The other weak link in the adapter is the coil spring that provides tension into the actual stove innards You have to have a very tight fit between the adapter and the stove portal or else you will get yet another propane fire breaking out there.

The steel used in the spring that comes on the adapter is great stuff but heat makes it brittle and it will eventually break off. It's not a matter of "if" it will break, simply when. Meanwhile, the steel is basically impossible to bend with your fingers. That's why we carry two small pliers--one needle nose and one regular. We now never worry about when the spring will break. it doesn't matter. one nice thing about the 413D is that there is a real EDGE on the inside of the box. We can simply slide the spring coil over this edge and don't have to worry about bending a hook on the end of the spring.

There's one other weak link in the hose. Almost all hoses have a machined fitting that goes into the tank. There's a little circular machined recess in the tip of the hose. There's an O ring that fits into this recess. Propane gas has a chemical that makes O rings brittle. They crack and eventually break off. Believe me, this is NOT a good thing! Some of these O rings don't even last a season. They will rarely last two seasons and, three? Forget it! The O rings typically costs 25 cents each at a full service propane place. We buy 10 of them and keep them two film cans. That way when we lose one, we're not SOL. Keep an eye on that O ring at all times. Swapping it out BEFORE it breaks is highly recommended! If you've ever had a propane fire break out right at the tank, you know how terrifying this can be. It's all because of that skipping little 25 cent O ring!

This should go without saying but.... Be sure to wait until your stove cools completely before packing your hose inside the stove. Duh. Well, believe it or not, I got in a hurry once and totally destroyed a perfectly good hose by allowing it to contact the hot burner plate. Opps. If you can put your hand on the burner plate, it's cool enough to pack the hose inside. Otherwise, chill out and wait.

Another caveat is spare propane. You need two things. One is a mechanical propane tank gauge. They sell for less than $15 most places. Don't let you tank fool you. Monitor it before and after each trip. Keep it full. An empty propane tank is very embarrassing and problematic. Also bring along not one but TWO green propane bottles. It's cheap insurance and does wonders for peace of mind.

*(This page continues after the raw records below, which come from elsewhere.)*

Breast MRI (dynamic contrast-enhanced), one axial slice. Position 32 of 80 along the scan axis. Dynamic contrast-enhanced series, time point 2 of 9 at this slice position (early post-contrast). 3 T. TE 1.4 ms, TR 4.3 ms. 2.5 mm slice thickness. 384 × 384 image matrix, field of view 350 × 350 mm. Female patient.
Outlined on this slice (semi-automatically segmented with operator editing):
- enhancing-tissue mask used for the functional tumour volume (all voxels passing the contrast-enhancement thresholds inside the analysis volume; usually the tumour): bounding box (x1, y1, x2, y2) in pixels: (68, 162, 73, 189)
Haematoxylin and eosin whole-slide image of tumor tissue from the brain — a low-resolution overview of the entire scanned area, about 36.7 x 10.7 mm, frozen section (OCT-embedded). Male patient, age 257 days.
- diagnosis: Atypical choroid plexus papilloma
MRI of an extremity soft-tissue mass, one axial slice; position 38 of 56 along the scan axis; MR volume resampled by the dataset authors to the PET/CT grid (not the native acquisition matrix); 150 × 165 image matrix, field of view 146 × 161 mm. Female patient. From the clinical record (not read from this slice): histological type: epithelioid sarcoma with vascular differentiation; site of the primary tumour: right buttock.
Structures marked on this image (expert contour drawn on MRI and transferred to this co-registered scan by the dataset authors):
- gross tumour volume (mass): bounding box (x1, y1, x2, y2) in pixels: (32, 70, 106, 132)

Here's a tip about the green bottles. They are cheap for a reason. They are intended for one time use only. By and large, if you ever have to use them, plan on using ALL the propane in them or throw them away immediately after usage even if they have propane left in them. Why? Well, the little funky valves in those green bottles are worthless. At least 50 percent of them will leak gas after their first use!!!! It might be a leak so small you can't smell it or hear it but they will be leaking and eventually you could have a disaster. Susun has good ears and she can hear a gnat fart at 50 yards. So, I have her listen to the green bottles bu holding the end into her ear. It looks weird but it works. She can detect a tiny leak. You would be amazed how many of them leak. They DO NOT leak when they are new and unused. It's after being used that they leak. That's why we just throw them away in a VENTILATED dumpster. Oftentimes, if the leak is big, we will simply put them downwind and let them run out of gas before throwing them away. Green bottles are very dangerous. Use then with great caution and suspicion! User beware!